Saved entries
------------------------

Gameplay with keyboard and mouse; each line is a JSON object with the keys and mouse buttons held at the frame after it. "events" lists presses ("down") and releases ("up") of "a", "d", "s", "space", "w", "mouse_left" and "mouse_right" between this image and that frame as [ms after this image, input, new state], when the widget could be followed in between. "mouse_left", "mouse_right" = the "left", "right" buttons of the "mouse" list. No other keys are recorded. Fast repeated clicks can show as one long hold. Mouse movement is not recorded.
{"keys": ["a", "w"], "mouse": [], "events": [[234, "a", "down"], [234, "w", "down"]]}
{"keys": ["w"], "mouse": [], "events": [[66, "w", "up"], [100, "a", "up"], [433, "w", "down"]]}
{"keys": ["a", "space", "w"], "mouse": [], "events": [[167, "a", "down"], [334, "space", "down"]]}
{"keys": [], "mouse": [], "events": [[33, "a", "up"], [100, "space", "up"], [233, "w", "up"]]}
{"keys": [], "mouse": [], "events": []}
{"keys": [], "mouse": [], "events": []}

------------------------

| Task item |
Generate an exact reproduction of all entries.

| Task answer |
Gameplay with keyboard and mouse; each line is a JSON object with the keys and mouse buttons held at the frame after it. "events" lists presses ("down") and releases ("up") of "a", "d", "s", "space", "w", "mouse_left" and "mouse_right" between this image and that frame as [ms after this image, input, new state], when the widget could be followed in between. "mouse_left", "mouse_right" = the "left", "right" buttons of the "mouse" list. No other keys are recorded. Fast repeated clicks can show as one long hold. Mouse movement is not recorded.
{"keys": ["a", "w"], "mouse": [], "events": [[234, "a", "down"], [234, "w", "down"]]}
{"keys": ["w"], "mouse": [], "events": [[66, "w", "up"], [100, "a", "up"], [433, "w", "down"]]}
{"keys": ["a", "space", "w"], "mouse": [], "events": [[167, "a", "down"], [334, "space", "down"]]}
{"keys": [], "mouse": [], "events": [[33, "a", "up"], [100, "space", "up"], [233, "w", "up"]]}
{"keys": [], "mouse": [], "events": []}
{"keys": [], "mouse": [], "events": []}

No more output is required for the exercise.